==== LISTED ENTRIES ====

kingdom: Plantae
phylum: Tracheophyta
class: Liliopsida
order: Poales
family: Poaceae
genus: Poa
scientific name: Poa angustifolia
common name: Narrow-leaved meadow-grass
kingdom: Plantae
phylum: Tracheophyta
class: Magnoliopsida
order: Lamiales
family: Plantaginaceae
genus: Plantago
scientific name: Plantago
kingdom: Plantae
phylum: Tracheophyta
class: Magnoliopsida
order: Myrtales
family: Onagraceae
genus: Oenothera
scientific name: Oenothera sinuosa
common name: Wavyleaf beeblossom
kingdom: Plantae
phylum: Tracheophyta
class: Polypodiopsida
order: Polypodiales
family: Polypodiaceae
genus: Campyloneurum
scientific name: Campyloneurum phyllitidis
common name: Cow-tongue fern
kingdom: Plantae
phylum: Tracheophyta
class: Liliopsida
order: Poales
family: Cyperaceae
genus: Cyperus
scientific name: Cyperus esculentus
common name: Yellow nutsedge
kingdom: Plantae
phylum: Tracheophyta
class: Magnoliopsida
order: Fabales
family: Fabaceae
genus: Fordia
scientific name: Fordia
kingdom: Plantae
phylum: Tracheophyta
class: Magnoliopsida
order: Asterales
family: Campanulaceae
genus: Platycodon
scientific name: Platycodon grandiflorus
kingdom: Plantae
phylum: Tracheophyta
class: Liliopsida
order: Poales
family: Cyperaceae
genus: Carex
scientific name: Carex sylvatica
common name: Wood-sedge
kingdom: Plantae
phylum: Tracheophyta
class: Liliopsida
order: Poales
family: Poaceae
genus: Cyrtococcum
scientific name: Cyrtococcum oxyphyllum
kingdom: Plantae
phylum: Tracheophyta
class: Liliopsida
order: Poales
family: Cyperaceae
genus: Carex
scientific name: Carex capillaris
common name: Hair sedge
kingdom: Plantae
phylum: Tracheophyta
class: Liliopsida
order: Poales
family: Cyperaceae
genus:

====

## PROBLEM
Locate each line in the listing above that contains the string "Carex", and copy every such line in full. Treat the match as case-sensitive.

## IN RESPONSE
genus: Carex
scientific name: Carex sylvatica
genus: Carex
scientific name: Carex capillaris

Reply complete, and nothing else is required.